── Supplied material ──
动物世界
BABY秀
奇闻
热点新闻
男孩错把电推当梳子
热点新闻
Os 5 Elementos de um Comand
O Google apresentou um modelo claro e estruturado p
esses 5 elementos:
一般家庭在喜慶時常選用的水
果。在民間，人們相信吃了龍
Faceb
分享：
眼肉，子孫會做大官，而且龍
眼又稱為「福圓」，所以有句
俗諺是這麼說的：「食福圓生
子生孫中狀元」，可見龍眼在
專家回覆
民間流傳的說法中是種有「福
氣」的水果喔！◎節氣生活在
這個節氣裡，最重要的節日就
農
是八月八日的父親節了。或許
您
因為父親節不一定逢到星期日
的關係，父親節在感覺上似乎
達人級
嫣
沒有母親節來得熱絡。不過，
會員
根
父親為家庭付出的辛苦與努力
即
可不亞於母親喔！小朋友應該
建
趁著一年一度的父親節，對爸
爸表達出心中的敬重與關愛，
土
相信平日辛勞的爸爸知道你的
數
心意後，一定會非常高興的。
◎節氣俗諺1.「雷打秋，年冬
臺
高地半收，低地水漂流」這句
───
── Supplied material ──
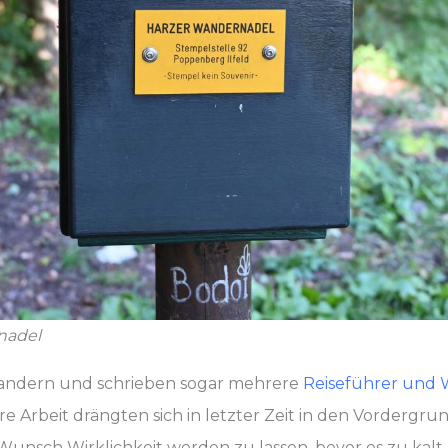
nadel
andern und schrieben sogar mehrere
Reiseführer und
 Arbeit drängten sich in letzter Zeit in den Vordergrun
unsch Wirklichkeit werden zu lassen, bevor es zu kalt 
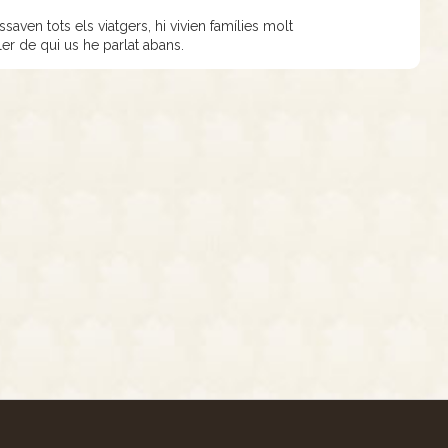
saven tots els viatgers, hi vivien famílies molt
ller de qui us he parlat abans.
───
Output the lines of the data from the line containing "saven tots els" through the line containing "ller de qui us he parlat abans.", inclusive, as a numbered list with any blank lines left out.

== Task response ==
1. saven tots els viatgers, hi vivien famílies molt
2. ller de qui us he parlat abans.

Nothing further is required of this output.